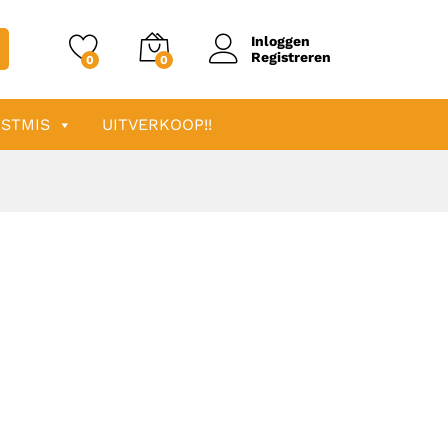
Inloggen
Registreren
0
0
STMIS
UITVERKOOP!!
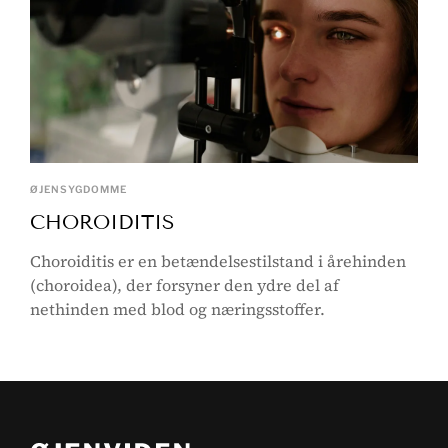
ØJENSYGDOMME
CHOROIDITIS
Choroiditis er en betændelsestilstand i årehinden
(choroidea), der forsyner den ydre del af
nethinden med blod og næringsstoffer.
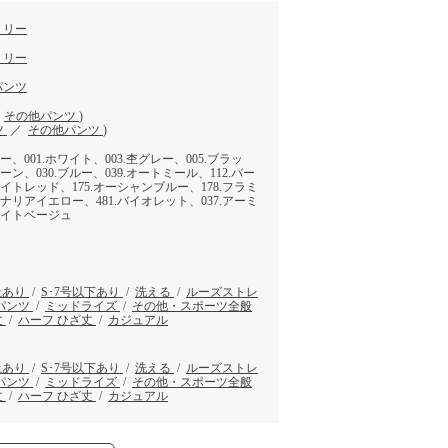
ミリー
ミリー
パンツ
／
その他パンツ
)
ツ
／
その他パンツ
)
ー、001.ホワイト、003.杢グレー、005.ブラッ
ーン、030.ブルー、039.オートミール、112.バー
ライトレッド、175.オーシャンブルー、178.フラミ
カナリアイエロー、481.バイオレット、037.アーミ
ライトベージュ
以上あり
/
S･7号以下あり
/
洗える
/
ルーズストレ
パンツ
/
ミッドライズ
/
その他・スポーツ全般
丈
/
ハーフ ひざ丈
/
カジュアル
以上あり
/
S･7号以下あり
/
洗える
/
ルーズストレ
パンツ
/
ミッドライズ
/
その他・スポーツ全般
丈
/
ハーフ ひざ丈
/
カジュアル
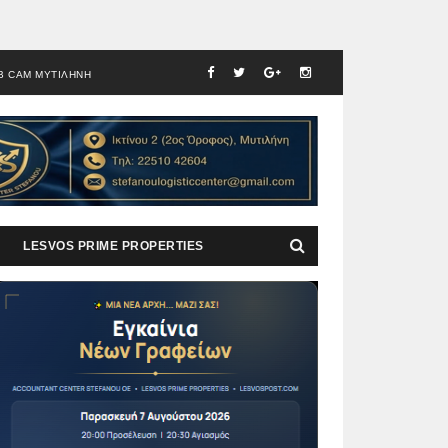
B CAM ΜΥΤΙΛΗΝΗ
LESVOS PRIME PROPERTIES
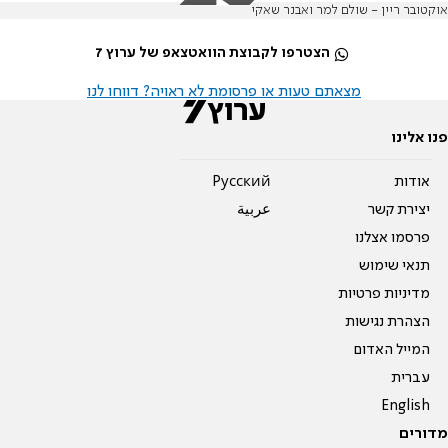
אוקטובר ריין - שולם למר ואבנר שאקי
הצטרפו לקבוצת הוואטצאפ של ערוץ 7
מצאתם טעות או פרסומת לא ראויה? דווחו לנו
פנו אלינו
אודות
Pусский
יצירת קשר
عربية
פרסמו אצלנו
תנאי שימוש
מדיניות פרטיות
הצהרת נגישות
המייל האדום
עברית
English
מדורים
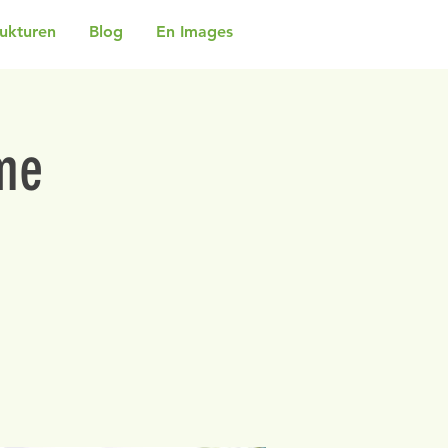
rukturen
Blog
En Images
me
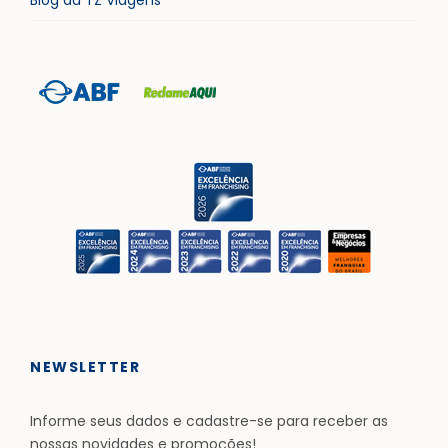
Blog da TZ Viagens
NEWSLETTER
Informe seus dados e cadastre-se para receber as
nossas novidades e promoções!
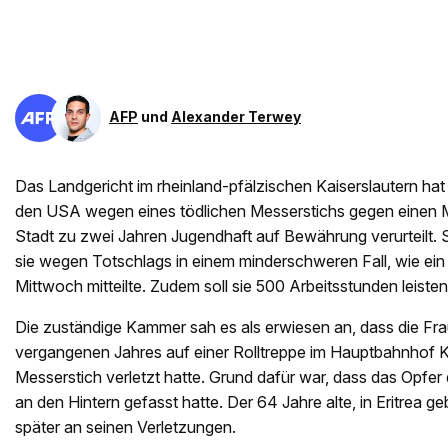
AFP
und
Alexander Terwey
Das Landgericht im rheinland-pfälzischen Kaiserslautern hat 
den USA wegen eines tödlichen Messerstichs gegen einen
Stadt zu zwei Jahren Jugendhaft auf Bewährung verurteilt.
sie wegen Totschlags in einem minderschweren Fall, wie ei
Mittwoch mitteilte. Zudem soll sie 500 Arbeitsstunden leisten
Die zuständige Kammer sah es als erwiesen an, dass die Fr
vergangenen Jahres auf einer Rolltreppe im Hauptbahnhof K
Messerstich verletzt hatte. Grund dafür war, dass das Opfer 
an den Hintern gefasst hatte. Der 64 Jahre alte, in Eritrea 
später an seinen Verletzungen.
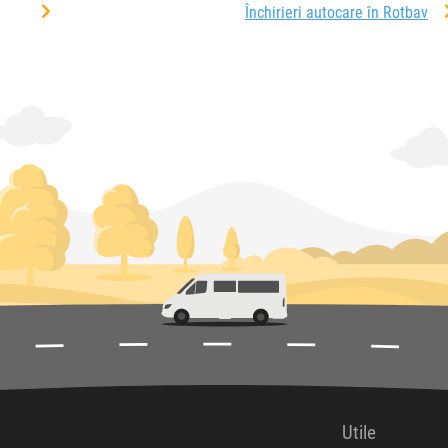
Închirieri autocare în Rotbav
Utile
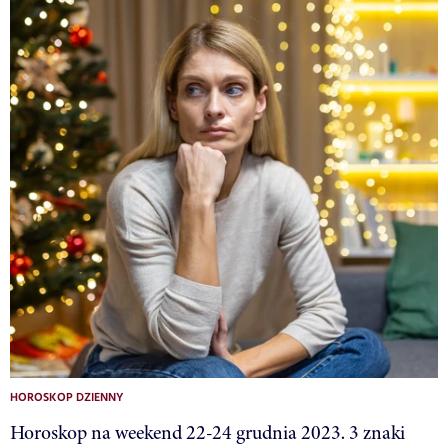
HOROSKOP DZIENNY
Horoskop na weekend 22-24 grudnia 2023. 3 znaki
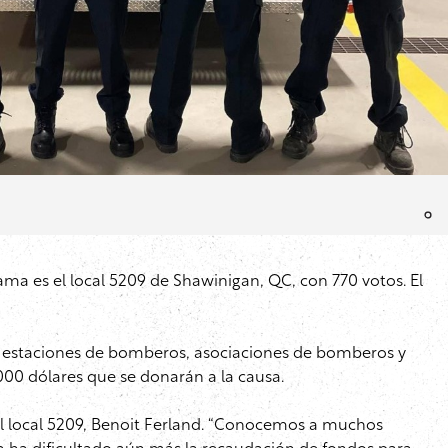
ma es el local 5209 de Shawinigan, QC, con 770 votos. El
ra estaciones de bomberos, asociaciones de bomberos y
000 dólares que se donarán a la causa.
el local 5209, Benoit Ferland. “Conocemos a muchos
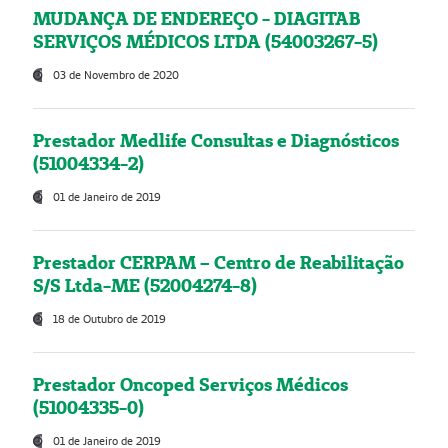
MUDANÇA DE ENDEREÇO - DIAGITAB
SERVIÇOS MÉDICOS LTDA (54003267-5)
03 de Novembro de 2020
Prestador Medlife Consultas e Diagnósticos
(51004334-2)
01 de Janeiro de 2019
Prestador CERPAM – Centro de Reabilitação
S/S Ltda-ME (52004274-8)
18 de Outubro de 2019
Prestador Oncoped Serviços Médicos
(51004335-0)
01 de Janeiro de 2019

= = =

_Brief:_
Retype the whole listing, keeping every line identical and omitting all pictures.

_The answer:_
Inloggen
Registreren
0
0
STMIS
UITVERKOOP!!
ØJENSYGDOMME
CHOROIDITIS
Choroiditis er en betændelsestilstand i årehinden
(choroidea), der forsyner den ydre del af
nethinden med blod og næringsstoffer.
ミリー
ミリー
パンツ
／
その他パンツ
)
ツ
／
その他パンツ
)
ー、001.ホワイト、003.杢グレー、005.ブラッ
ーン、030.ブルー、039.オートミール、112.バー
ライトレッド、175.オーシャンブルー、178.フラミ
カナリアイエロー、481.バイオレット、037.アーミ
ライトベージュ
以上あり
/
S･7号以下あり
/
洗える
/
ルーズストレ
パンツ
/
ミッドライズ
/
その他・スポーツ全般
丈
/
ハーフ ひざ丈
/
カジュアル
以上あり
/
S･7号以下あり
/
洗える
/
ルーズストレ
パンツ
/
ミッドライズ
/
その他・スポーツ全般
丈
/
ハーフ ひざ丈
/
カジュアル
B CAM ΜΥΤΙΛΗΝΗ
LESVOS PRIME PROPERTIES
אוקטובר ריין - שולם למר ואבנר שאקי
הצטרפו לקבוצת הוואטצאפ של ערוץ 7
מצאתם טעות או פרסומת לא ראויה? דווחו לנו
פנו אלינו
אודות
Pусский
יצירת קשר
عربية
פרסמו אצלנו
תנאי שימוש
מדיניות פרטיות
הצהרת נגישות
המייל האדום
עברית
English
מדורים
rukturen
Blog
En Images
me
Blog da TZ Viagens
NEWSLETTER
Informe seus dados e cadastre-se para receber as
nossas novidades e promoções!
AFP
und
Alexander Terwey
Das Landgericht im rheinland-pfälzischen Kaiserslautern hat 
den USA wegen eines tödlichen Messerstichs gegen einen
Stadt zu zwei Jahren Jugendhaft auf Bewährung verurteilt.
sie wegen Totschlags in einem minderschweren Fall, wie ei
Mittwoch mitteilte. Zudem soll sie 500 Arbeitsstunden leisten
Die zuständige Kammer sah es als erwiesen an, dass die Fr
vergangenen Jahres auf einer Rolltreppe im Hauptbahnhof K
Messerstich verletzt hatte. Grund dafür war, dass das Opfer 
an den Hintern gefasst hatte. Der 64 Jahre alte, in Eritrea 
später an seinen Verletzungen.
Închirieri autocare în Rotbav
Utile
HOROSKOP DZIENNY
Horoskop na weekend 22-24 grudnia 2023. 3 znaki
ma es el local 5209 de Shawinigan, QC, con 770 votos. El
ra estaciones de bomberos, asociaciones de bomberos y
000 dólares que se donarán a la causa.
el local 5209, Benoit Ferland. “Conocemos a muchos
MUDANÇA DE ENDEREÇO - DIAGITAB
SERVIÇOS MÉDICOS LTDA (54003267-5)
03 de Novembro de 2020
Prestador Medlife Consultas e Diagnósticos
(51004334-2)
01 de Janeiro de 2019
Prestador CERPAM – Centro de Reabilitação
S/S Ltda-ME (52004274-8)
18 de Outubro de 2019
Prestador Oncoped Serviços Médicos
(51004335-0)
01 de Janeiro de 2019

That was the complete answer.